Pushing Human-Exo Performance
In the coming months, the Army research team is set to analyze the data they collected—and present it at national conferences for feedback. Before that can happen, they’ll need time to understand the neural signals they recorded because that ability to document brain activity with a smart boot remains relatively new. A longer-term aim, according to Bradford, involves pinpointing biometrics that can be integrated into exoskeleton controls.
“While the current version of the ExoBoot is somewhat able to adapt to each new user, not all users experience benefit from the device,” she explained. “Best case scenario is we are able to identify robust signals from the human that can predict the performance of the human-exo team.”
Those signals could in turn act as the basis for novel objective functions that could be fused in the boot’s controls.
“The goal here would be improving human-exo team performance for all users,” Bradford said.
The effort is just one portion of a broader ARL research focus area uniting people and artificial intelligence, to ultimately train teams that can operate together in complex environments. Bradford and Blum additionally both view this work as a prime opportunity for scientists and soldiers to connect.
“It is imperative that we involve soldiers early on in the research process.

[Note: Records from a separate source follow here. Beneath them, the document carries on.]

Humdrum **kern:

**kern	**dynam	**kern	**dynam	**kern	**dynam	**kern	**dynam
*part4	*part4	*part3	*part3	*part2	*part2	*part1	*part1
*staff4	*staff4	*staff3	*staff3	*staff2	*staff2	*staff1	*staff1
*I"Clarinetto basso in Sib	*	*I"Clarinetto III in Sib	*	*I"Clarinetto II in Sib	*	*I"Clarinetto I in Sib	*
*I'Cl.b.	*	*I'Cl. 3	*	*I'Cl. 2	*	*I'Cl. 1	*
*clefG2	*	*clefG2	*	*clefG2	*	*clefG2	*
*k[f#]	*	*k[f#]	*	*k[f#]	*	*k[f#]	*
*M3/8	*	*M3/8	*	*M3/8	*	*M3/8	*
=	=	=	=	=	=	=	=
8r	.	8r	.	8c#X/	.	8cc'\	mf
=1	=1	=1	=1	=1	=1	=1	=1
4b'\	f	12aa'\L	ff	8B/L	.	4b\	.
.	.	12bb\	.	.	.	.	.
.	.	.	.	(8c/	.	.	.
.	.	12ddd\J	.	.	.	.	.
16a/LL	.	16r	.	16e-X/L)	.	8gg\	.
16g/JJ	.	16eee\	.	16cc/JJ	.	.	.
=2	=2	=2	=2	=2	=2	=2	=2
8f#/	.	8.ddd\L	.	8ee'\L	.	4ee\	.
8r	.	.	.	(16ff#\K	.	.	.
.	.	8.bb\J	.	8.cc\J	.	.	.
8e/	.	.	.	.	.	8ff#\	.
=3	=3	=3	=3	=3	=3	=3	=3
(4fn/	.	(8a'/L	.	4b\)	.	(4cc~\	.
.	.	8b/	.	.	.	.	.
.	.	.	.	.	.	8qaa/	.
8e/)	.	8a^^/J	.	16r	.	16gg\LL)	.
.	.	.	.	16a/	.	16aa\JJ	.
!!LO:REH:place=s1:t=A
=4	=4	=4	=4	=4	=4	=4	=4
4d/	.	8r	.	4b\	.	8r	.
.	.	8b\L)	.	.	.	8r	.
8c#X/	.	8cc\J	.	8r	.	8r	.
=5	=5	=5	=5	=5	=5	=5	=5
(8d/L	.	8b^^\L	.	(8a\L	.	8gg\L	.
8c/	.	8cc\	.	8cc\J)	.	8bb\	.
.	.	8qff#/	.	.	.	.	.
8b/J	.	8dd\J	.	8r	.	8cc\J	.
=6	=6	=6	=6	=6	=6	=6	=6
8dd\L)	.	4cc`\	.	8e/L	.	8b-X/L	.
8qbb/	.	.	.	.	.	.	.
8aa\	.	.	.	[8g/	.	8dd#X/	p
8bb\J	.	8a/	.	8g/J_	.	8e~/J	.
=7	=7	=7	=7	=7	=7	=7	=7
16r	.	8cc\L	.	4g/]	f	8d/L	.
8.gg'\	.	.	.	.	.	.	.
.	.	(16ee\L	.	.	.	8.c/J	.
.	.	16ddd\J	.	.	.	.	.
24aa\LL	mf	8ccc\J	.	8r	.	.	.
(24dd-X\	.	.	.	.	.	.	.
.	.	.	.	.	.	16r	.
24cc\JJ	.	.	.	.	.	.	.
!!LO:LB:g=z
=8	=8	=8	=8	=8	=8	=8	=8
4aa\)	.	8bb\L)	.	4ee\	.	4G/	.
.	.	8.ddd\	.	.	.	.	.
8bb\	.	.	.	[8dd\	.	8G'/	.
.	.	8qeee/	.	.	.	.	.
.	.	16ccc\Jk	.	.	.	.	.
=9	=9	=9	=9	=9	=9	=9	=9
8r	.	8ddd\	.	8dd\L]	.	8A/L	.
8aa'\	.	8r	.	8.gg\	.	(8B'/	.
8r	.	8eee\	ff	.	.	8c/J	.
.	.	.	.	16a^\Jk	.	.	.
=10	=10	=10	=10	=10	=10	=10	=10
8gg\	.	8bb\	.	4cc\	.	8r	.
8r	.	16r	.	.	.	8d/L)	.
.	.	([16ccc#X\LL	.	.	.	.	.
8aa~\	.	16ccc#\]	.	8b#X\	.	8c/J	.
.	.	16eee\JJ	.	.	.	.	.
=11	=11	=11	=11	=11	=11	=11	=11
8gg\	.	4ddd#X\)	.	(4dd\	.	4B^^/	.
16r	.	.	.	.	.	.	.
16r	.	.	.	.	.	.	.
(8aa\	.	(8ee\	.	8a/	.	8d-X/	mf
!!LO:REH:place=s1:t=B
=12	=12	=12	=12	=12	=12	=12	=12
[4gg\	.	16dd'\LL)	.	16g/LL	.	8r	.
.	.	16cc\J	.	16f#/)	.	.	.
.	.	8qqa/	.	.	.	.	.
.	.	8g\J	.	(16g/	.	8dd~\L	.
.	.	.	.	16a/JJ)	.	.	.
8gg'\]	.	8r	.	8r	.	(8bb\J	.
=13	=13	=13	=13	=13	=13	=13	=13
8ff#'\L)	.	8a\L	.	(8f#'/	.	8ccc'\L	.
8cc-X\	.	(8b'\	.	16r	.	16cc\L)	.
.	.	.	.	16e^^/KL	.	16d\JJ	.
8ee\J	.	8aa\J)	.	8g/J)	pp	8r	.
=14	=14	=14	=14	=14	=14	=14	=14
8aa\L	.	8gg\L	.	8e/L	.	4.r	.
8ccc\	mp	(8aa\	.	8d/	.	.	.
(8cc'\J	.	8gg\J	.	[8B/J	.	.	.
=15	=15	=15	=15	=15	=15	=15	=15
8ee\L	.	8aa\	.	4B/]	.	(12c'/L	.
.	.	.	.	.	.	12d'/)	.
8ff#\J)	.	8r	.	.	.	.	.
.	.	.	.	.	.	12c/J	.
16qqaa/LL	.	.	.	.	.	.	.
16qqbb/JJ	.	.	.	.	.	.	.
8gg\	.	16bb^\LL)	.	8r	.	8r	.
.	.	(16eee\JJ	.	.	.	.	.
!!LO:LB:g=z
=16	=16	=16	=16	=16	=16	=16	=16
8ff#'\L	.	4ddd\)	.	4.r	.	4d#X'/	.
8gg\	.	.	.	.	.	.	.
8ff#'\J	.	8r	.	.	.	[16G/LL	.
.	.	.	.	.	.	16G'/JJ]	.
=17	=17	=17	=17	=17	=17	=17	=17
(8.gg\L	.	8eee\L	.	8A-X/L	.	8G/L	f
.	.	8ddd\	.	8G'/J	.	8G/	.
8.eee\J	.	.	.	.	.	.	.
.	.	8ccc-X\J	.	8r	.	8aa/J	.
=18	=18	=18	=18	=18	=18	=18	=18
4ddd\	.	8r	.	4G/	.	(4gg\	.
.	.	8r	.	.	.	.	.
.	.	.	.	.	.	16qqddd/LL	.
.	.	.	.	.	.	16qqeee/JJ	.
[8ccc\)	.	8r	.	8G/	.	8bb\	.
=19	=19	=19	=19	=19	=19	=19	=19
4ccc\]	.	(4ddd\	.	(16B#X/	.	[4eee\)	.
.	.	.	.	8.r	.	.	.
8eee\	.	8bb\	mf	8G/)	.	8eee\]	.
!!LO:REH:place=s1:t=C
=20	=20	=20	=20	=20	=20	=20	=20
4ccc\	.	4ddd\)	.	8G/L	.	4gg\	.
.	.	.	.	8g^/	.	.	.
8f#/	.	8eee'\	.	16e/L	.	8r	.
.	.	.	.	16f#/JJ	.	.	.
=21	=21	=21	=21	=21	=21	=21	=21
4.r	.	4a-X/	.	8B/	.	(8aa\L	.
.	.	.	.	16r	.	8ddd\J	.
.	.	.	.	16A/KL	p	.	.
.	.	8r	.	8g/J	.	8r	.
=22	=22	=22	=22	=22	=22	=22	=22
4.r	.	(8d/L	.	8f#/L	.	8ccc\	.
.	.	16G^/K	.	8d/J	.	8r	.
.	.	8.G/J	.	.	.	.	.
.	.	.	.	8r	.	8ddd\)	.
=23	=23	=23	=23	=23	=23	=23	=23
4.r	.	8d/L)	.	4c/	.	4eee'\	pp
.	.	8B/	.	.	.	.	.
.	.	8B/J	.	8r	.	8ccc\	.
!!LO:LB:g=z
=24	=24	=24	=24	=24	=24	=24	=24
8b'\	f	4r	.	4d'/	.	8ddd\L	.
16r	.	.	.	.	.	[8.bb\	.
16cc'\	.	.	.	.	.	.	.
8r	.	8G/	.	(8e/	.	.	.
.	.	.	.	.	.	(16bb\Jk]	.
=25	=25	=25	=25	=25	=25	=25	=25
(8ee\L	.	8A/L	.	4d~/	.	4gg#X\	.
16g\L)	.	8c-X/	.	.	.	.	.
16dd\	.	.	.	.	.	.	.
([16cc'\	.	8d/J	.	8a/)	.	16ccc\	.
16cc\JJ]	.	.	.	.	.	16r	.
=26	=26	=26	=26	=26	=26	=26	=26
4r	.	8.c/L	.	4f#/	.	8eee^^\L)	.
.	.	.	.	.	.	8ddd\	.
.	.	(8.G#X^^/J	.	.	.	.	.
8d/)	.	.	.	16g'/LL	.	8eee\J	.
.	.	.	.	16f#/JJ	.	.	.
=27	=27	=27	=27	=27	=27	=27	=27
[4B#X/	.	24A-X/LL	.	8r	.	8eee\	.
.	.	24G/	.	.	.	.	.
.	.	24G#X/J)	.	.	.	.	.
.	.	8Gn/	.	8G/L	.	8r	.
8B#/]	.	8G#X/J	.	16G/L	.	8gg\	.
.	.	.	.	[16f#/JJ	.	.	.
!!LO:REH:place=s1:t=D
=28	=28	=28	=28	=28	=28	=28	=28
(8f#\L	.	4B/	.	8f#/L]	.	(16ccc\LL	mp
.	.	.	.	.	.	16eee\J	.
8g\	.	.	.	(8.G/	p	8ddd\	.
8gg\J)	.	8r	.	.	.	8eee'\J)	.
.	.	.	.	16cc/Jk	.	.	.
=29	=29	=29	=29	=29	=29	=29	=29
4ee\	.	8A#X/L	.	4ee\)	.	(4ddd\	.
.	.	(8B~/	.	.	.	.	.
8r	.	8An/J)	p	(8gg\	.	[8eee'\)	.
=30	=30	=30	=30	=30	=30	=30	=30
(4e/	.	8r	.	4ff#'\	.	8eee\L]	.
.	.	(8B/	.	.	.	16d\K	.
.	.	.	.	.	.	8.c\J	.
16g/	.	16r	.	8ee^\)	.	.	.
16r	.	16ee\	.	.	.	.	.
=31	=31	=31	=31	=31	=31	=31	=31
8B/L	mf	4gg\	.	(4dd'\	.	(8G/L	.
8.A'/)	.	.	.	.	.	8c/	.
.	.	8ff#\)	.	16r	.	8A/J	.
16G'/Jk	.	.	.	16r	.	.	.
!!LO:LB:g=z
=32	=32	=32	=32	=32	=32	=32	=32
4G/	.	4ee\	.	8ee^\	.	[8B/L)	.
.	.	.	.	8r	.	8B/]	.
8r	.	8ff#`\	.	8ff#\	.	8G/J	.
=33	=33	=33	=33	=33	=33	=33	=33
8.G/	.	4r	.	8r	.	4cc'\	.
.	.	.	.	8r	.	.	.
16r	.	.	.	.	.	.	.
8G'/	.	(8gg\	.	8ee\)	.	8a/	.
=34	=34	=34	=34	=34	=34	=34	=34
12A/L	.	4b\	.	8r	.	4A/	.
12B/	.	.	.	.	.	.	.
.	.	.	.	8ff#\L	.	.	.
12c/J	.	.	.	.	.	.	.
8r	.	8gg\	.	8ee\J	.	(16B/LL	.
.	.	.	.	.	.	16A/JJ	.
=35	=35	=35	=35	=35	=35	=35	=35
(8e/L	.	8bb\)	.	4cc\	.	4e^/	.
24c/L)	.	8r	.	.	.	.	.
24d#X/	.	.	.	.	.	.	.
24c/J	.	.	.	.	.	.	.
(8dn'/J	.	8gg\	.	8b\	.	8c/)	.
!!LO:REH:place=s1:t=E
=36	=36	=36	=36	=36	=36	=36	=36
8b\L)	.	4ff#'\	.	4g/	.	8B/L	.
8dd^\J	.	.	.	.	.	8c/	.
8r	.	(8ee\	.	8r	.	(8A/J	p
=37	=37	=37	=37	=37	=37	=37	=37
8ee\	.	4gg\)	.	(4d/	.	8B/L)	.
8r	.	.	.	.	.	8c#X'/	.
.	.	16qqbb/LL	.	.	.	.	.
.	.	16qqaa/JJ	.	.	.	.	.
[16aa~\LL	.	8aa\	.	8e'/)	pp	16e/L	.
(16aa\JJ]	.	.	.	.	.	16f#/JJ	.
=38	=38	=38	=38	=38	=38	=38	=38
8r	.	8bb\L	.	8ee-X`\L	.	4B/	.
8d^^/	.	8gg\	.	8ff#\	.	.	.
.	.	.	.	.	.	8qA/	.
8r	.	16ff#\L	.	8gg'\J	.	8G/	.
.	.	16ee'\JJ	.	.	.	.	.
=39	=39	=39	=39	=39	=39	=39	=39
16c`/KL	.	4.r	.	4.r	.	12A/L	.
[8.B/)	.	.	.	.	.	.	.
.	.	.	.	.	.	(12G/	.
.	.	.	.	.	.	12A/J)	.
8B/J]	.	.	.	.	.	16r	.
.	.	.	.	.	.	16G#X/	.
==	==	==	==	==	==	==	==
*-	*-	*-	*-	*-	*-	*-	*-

We need the operational expertise that our soldiers can provide to the development of new technologies,” Blum said. “This is referred to as soldier-centered design.”
He noted that the approach allows the military to garner immediate feedback regarding the applicability of the tools and gauge what capability improvements it might provide.
“The feedback is provided to scientists across the Army research ecosystem, and to academia, industry, and acquisition partners to speed the development of cost-effective, relevant technologies for the warfighter,” Blum said.